[LeetCode] 126. Word Ladder II Java

题目：

Given two words (beginWord and endWord), and a dictionary's word list, find all shortest transformation sequence(s) from beginWord to endWord, such that:

1. Only one letter can be changed at a time
2. Each transformed word must exist in the word list. Note that beginWord is not a transformed word.

For example,

Given:
beginWord = "hit"
endWord = "cog"
wordList = ["hot","dot","dog","lot","log","cog"]

Return

  [
    ["hit","hot","dot","dog","cog"],
    ["hit","hot","lot","log","cog"]
  ]

Note:

• Return an empty list if there is no such transformation sequence.
• All words have the same length.
• All words contain only lowercase alphabetic characters.
• You may assume no duplicates in the word list.
• You may assume beginWord and endWord are non-empty and are not the same.

代码：

class Solution {
    Map<String,List<String>> map;
    List<List<String>> results;
    public List<List<String>> findLadders(String beginWord, String endWord, List<String> wordList) {
        //方法一：dfs，超时

        //方法二：
        results = new ArrayList<>();
        if(wordList.size() ==0 || !wordList.contains(endWord)) return results;

        int min = Integer.MAX_VALUE;

        Queue<String> queue = new LinkedList<>();
        queue.add(beginWord);

        map = new HashMap<String,List<String>>();
        Map<String,Integer> ladder = new HashMap<>();   //用来记录每个string出现的最小序号

        for(String string : wordList){
            ladder.put(string,Integer.MAX_VALUE);
        }
        ladder.put(beginWord,0);

        while(!queue.isEmpty()){
            String word = queue.poll();
            int step = ladder.get(word) + 1;
            if(step > min) //如果大于最小步数，直接跳出循环
                break;

            for(int i=0;i<word.length();i++){
                StringBuilder sb = new StringBuilder(word);
                for(char c = 'a';c<='z';c++){
                    sb.setCharAt(i,c);
                    String new_word = sb.toString();
                    if(ladder.containsKey(new_word)){
                        //只有第一次遍历到的new_word才回加入到queue/map,因为step是非递减的
                        if(step > ladder.get(new_word))

• [原始资料]:
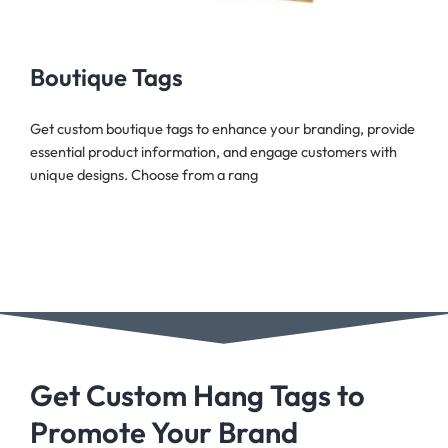
Boutique Tags
Get custom boutique tags to enhance your branding, provide
essential product information, and engage customers with
unique designs. Choose from a rang
Get Custom Hang Tags to
Promote Your Brand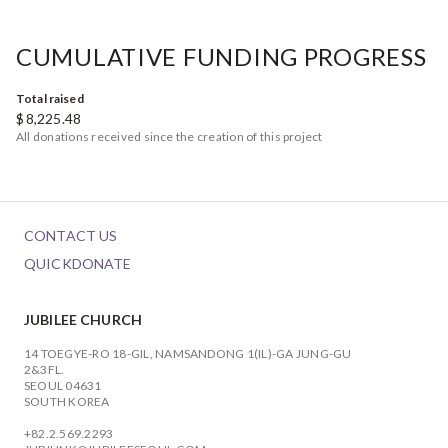
CUMULATIVE FUNDING PROGRESS
Total raised
$
8,225.48
All donations received since the creation of this project
CONTACT US
QUICKDONATE
JUBILEE CHURCH
14 TOEGYE-RO 18-GIL, NAMSANDONG 1(IL)-GA JUNG-GU
2&3FL.
SEOUL 04631
SOUTH KOREA
+82.2.569.2293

• [任务要求]: 把上面选段里从“Given two words”到“that beginWord is not a transformed word.”这一段一字不改地抄下来。

• [任务结果]:
Given two words (beginWord and endWord), and a dictionary's word list, find all shortest transformation sequence(s) from beginWord to endWord, such that:

1. Only one letter can be changed at a time
2. Each transformed word must exist in the word list. Note that beginWord is not a transformed word.